To ensure transparency regarding these measures, WTO members are required to notify every two years all quantitative restrictions (QRs) in force. For example, several WTO members have notified measures such as prohibitions, restrictions or licences for trade in nuclear materials, narcotic drugs and weapons, and several measures to protect the environment. Members also have the possibility to indicate whether these prohibitions or restrictions stem from international obligations undertaken outside the WTO framework. In practice, several members have notified measures introduced pursuant to these agreements.
The top non-WTO agreements or conventions cited as grounds for export restrictions in notified QRs are the Convention on International Trade in Endangered Species of Wild Fauna and Flora (CITES), with 44 notifications; the Montreal Protocol on Substances that Deplete the Ozone Layer (32 notifications); the Rotterdam Convention on the Prior Informed Consent Procedure for Certain Hazardous Chemicals and Pesticides in International Trade (23 notifications); and the Stockholm Convention on Persistent Organic Pollutants as well as the Basel Convention on the Control of Transboundary Movements of Hazardous Wastes and Their Disposal (18 notifications each).

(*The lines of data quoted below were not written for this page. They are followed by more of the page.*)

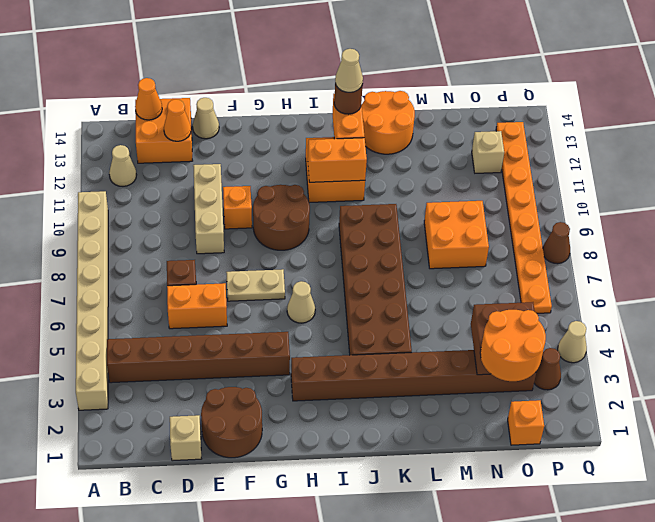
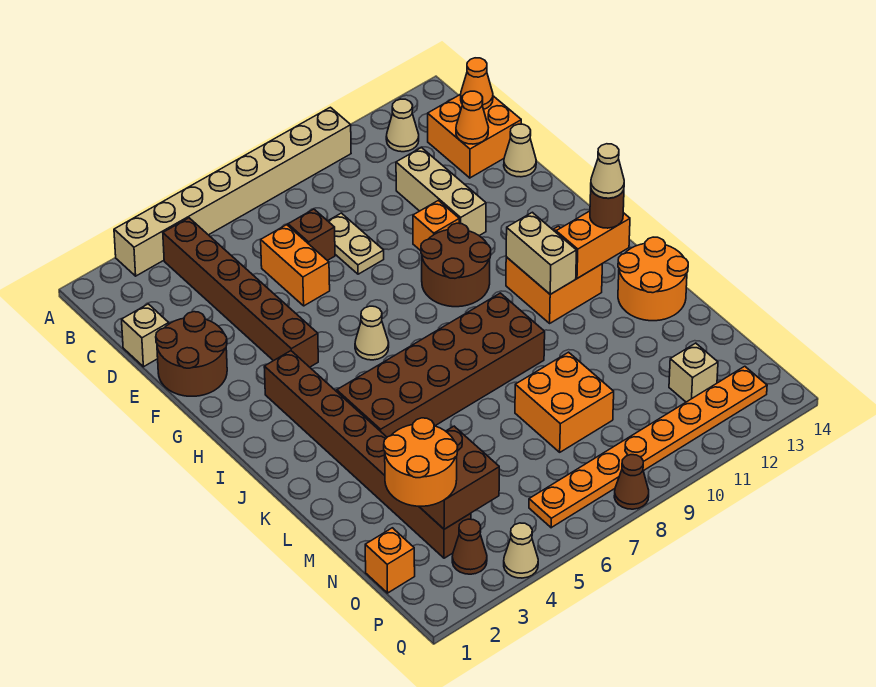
tan brick E9:E11 level 1 -> tan brick D11:F11 level 1
tan plate F7:G7 level 1 -> tan plate D8:E8 level 1
orange brick I11:J11 level 2 -> tan brick I11:J11 level 2

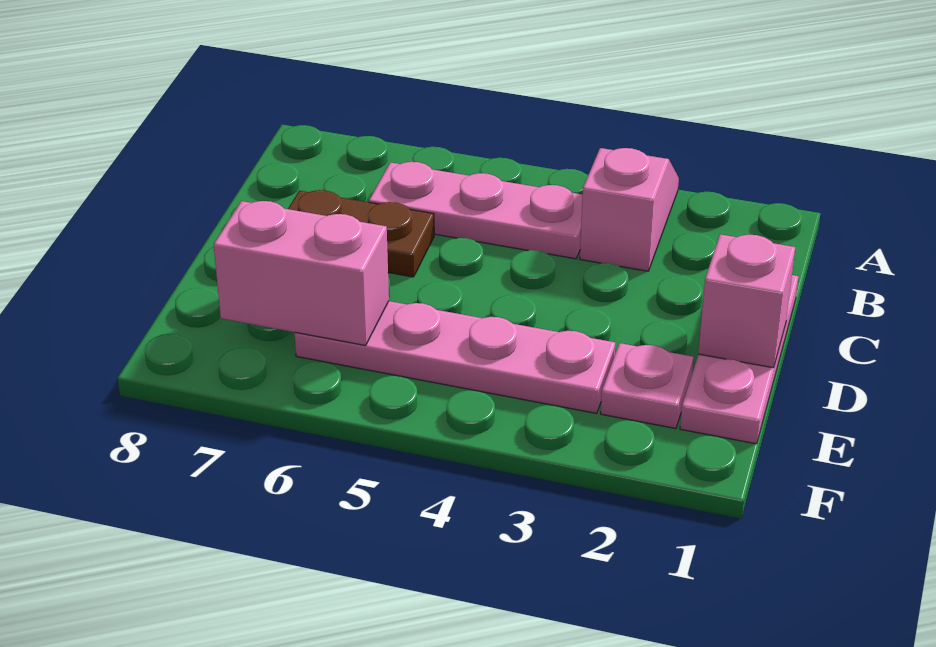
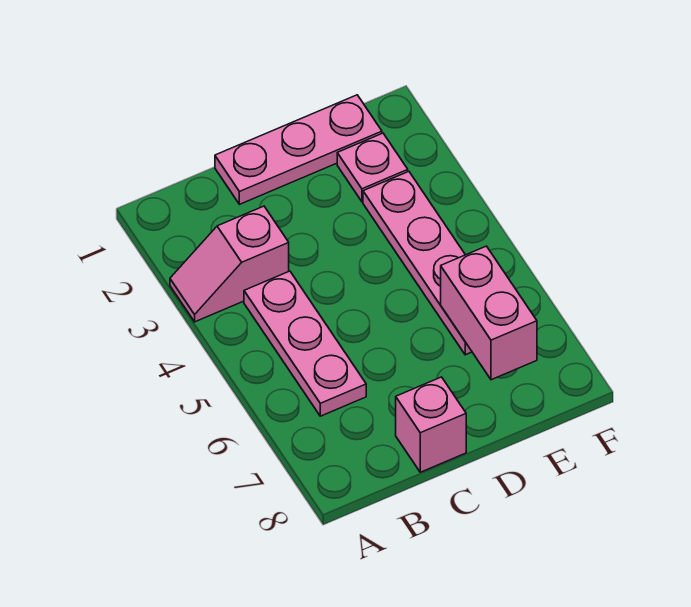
brown plate C6:C7 level 1 -> none
pink brick D1 level 2 -> pink brick C8 level 1

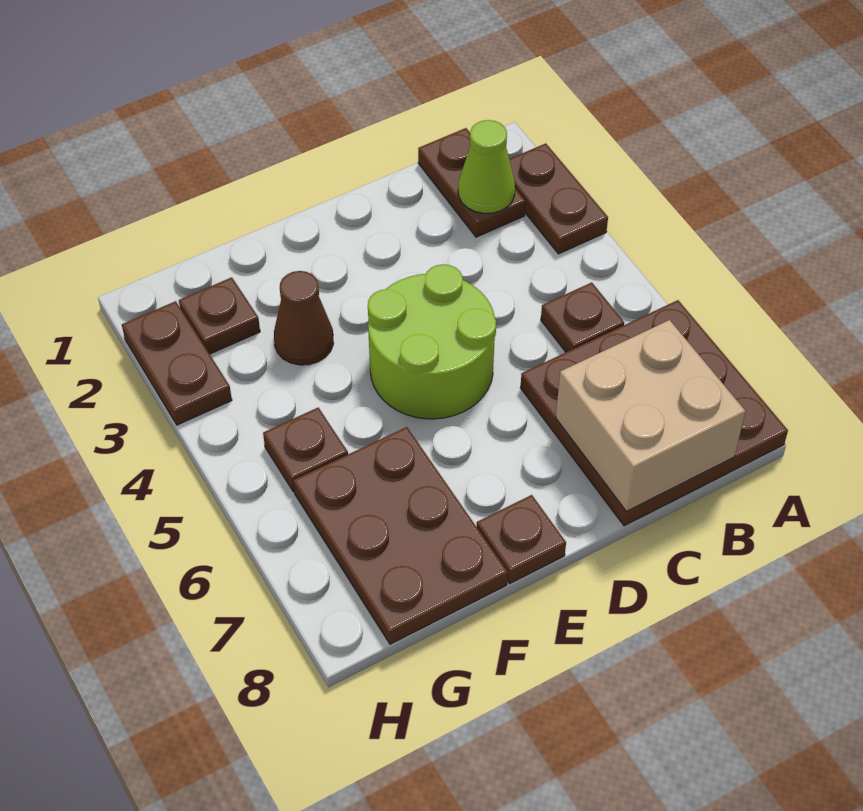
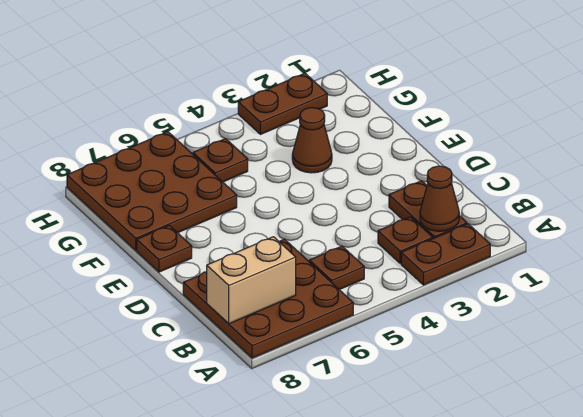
brown plate B1:B2 level 1 -> brown plate B2:C2 level 1
lime cone B2 level 2 -> brown cone B2 level 2
tan brick B7:C8 level 2 -> tan brick B7:B8 level 2
lime round brick D4:E5 level 1 -> none
brown plate F6:G8 level 1 -> brown plate F6:H8 level 1
brown plate G2 level 1 -> brown plate B3 level 1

In terms of the products affected by export-related measures, the publication notes that chemical products are the most frequently affected, followed by optical and measuring instruments, and different types of machinery and pharmaceuticals. The “General Exceptions” provision under Article XX of the General Agreement on Tariffs and Trade was the most frequently cited WTO basis for the export-related QRs – 73 percent of the total – with paragraph (b) of Article XX regarding measures “necessary to protect human, animal or plant life or health” cited in 38 percent of the export measures.
The publication notes that since 2020 there has been an improvement in the quality of the information provided, with more members indicating the effective duration of certain measures as well as how certain restrictions are administered, or providing weblinks to the national legal basis.